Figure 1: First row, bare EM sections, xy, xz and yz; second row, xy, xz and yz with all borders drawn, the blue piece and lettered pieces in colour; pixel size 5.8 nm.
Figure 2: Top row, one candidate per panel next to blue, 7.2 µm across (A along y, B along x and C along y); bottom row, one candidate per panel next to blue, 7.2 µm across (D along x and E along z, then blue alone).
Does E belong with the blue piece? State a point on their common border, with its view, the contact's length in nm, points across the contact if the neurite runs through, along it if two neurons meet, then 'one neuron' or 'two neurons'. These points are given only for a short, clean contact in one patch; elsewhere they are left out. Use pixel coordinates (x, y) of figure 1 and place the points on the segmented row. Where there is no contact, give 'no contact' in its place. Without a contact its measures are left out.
++++++++++
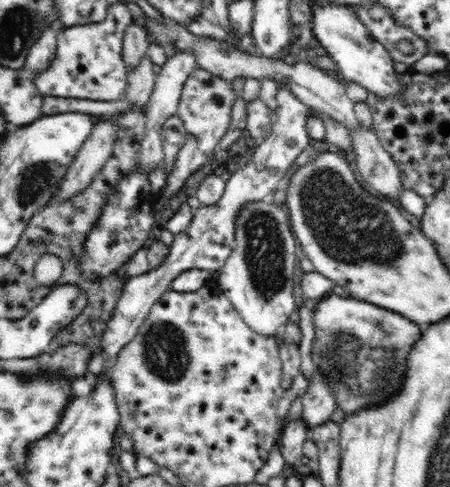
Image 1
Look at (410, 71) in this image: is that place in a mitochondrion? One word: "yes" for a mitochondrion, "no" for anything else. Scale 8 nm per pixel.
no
++++++++++
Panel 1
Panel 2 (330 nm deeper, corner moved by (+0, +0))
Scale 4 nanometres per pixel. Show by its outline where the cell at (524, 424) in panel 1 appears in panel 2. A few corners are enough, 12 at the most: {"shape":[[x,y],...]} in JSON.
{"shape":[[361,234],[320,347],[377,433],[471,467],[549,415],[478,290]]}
++++++++++
Where a line in the records above holds the string "piece", it counts toward the total; give that total alone.

SOLUTION TO THIS PROBLEM: 2